------ Records shown ------
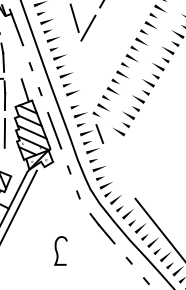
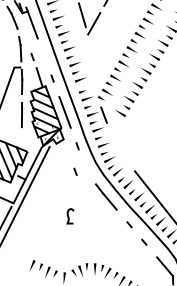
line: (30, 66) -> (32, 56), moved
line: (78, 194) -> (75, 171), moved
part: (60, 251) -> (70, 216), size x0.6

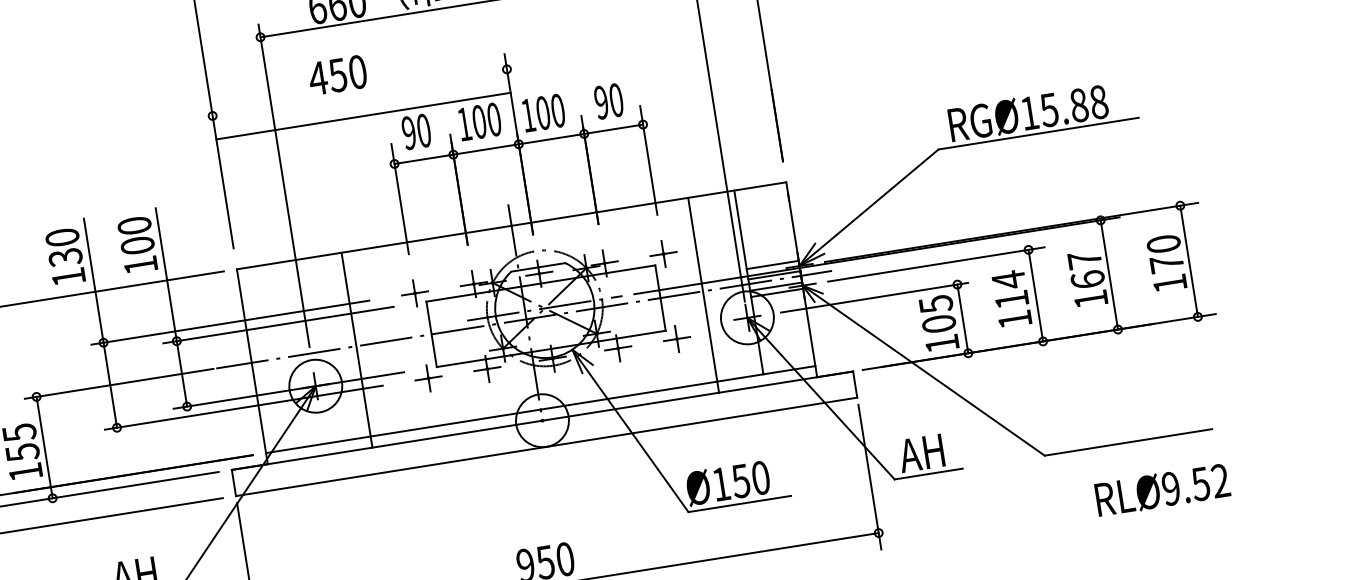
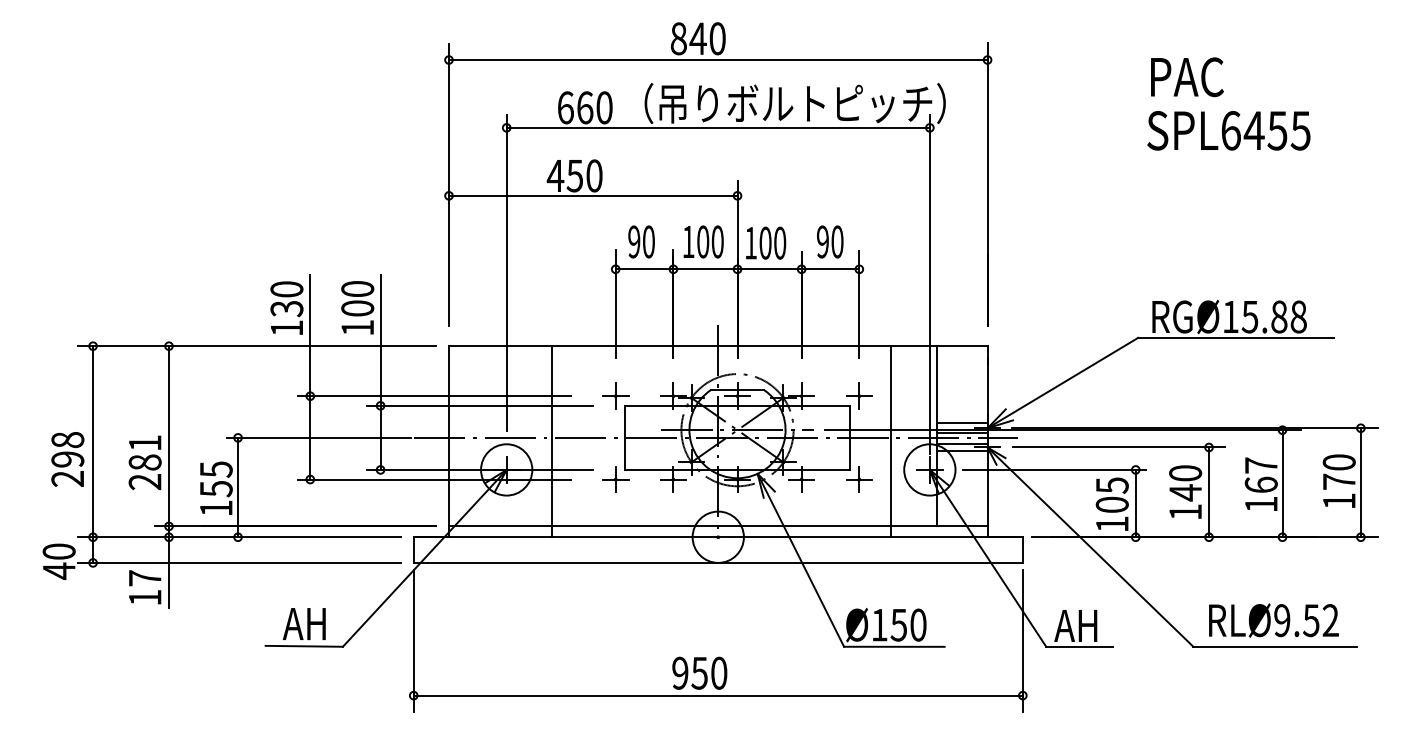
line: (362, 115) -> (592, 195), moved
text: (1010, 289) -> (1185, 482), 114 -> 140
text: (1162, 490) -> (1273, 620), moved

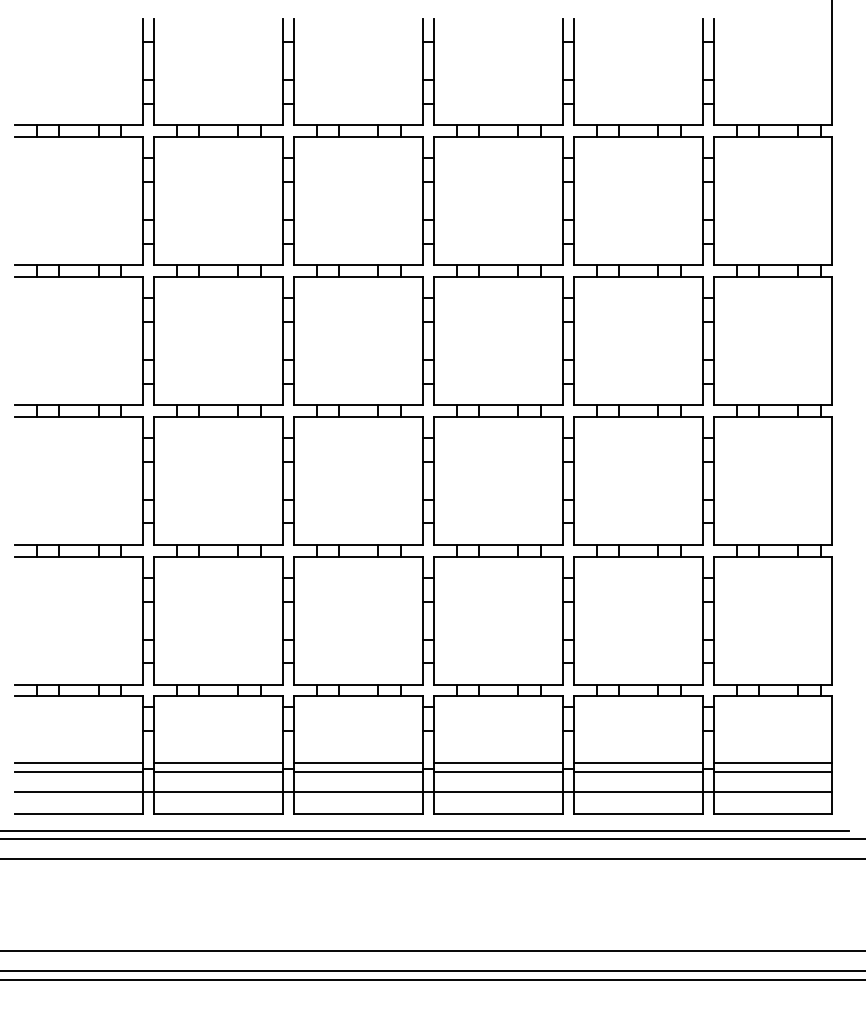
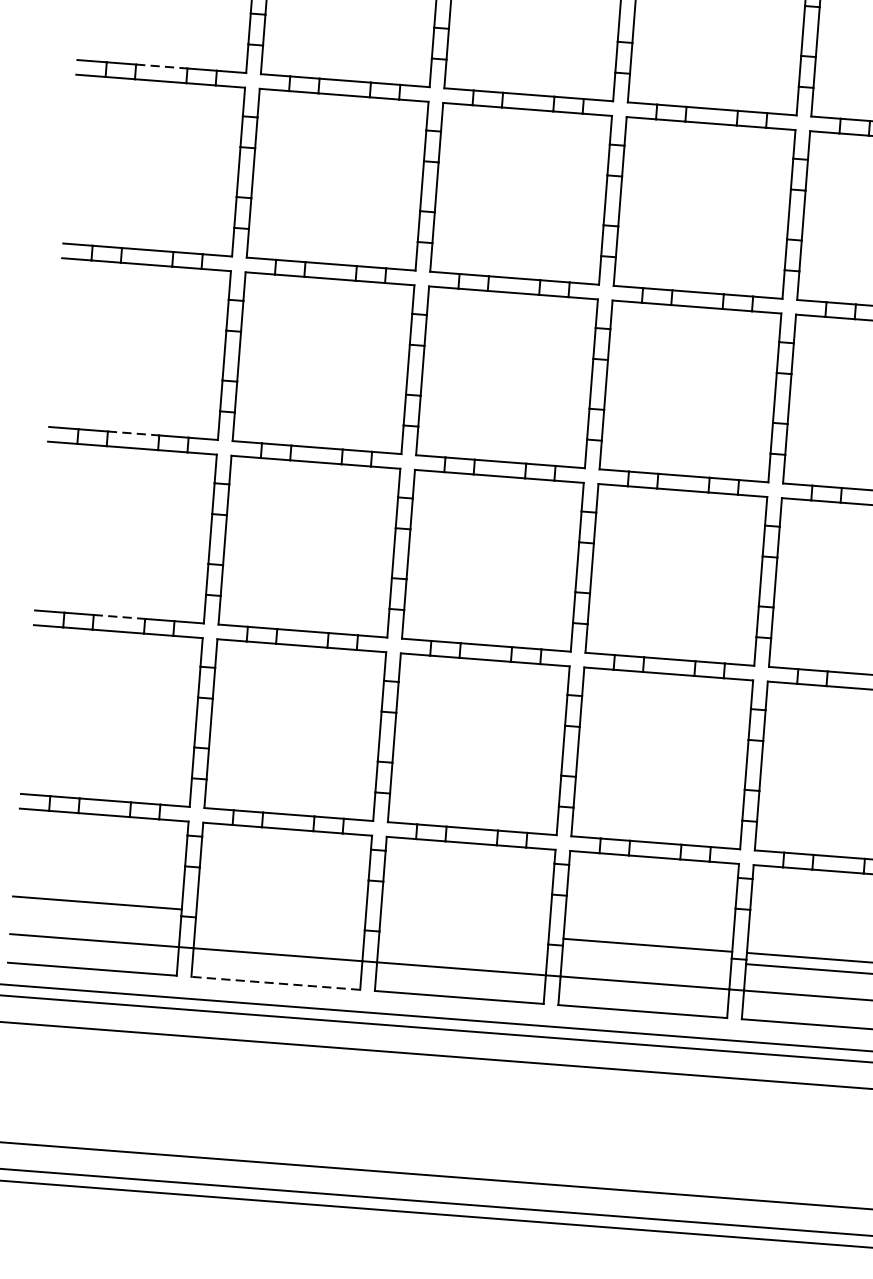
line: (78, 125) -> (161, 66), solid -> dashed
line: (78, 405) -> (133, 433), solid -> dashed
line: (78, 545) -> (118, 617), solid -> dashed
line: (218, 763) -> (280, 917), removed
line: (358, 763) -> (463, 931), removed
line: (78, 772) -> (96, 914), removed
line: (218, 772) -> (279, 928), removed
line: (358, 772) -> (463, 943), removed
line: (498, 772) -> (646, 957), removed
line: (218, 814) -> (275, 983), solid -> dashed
------
------ Records shown ------
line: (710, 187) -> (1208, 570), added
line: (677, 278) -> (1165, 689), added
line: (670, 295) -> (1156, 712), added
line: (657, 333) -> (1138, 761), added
------
------ Records shown ------
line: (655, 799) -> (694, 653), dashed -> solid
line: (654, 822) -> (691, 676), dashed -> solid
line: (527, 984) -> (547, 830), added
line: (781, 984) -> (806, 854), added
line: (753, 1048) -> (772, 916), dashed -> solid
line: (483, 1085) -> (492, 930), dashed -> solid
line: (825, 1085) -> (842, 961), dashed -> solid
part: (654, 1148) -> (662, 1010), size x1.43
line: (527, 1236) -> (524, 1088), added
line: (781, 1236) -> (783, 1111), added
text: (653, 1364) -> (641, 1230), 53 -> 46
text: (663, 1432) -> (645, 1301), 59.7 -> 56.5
------
- _About this task_:
Using the data above, reproduce exactly the lines from the line that contains "line: (78, 405)" through the line that contains "line: (218, 814)", including both.

- _Written answer_:
line: (78, 405) -> (133, 433), solid -> dashed
line: (78, 545) -> (118, 617), solid -> dashed
line: (218, 763) -> (280, 917), removed
line: (358, 763) -> (463, 931), removed
line: (78, 772) -> (96, 914), removed
line: (218, 772) -> (279, 928), removed
line: (358, 772) -> (463, 943), removed
line: (498, 772) -> (646, 957), removed
line: (218, 814) -> (275, 983), solid -> dashed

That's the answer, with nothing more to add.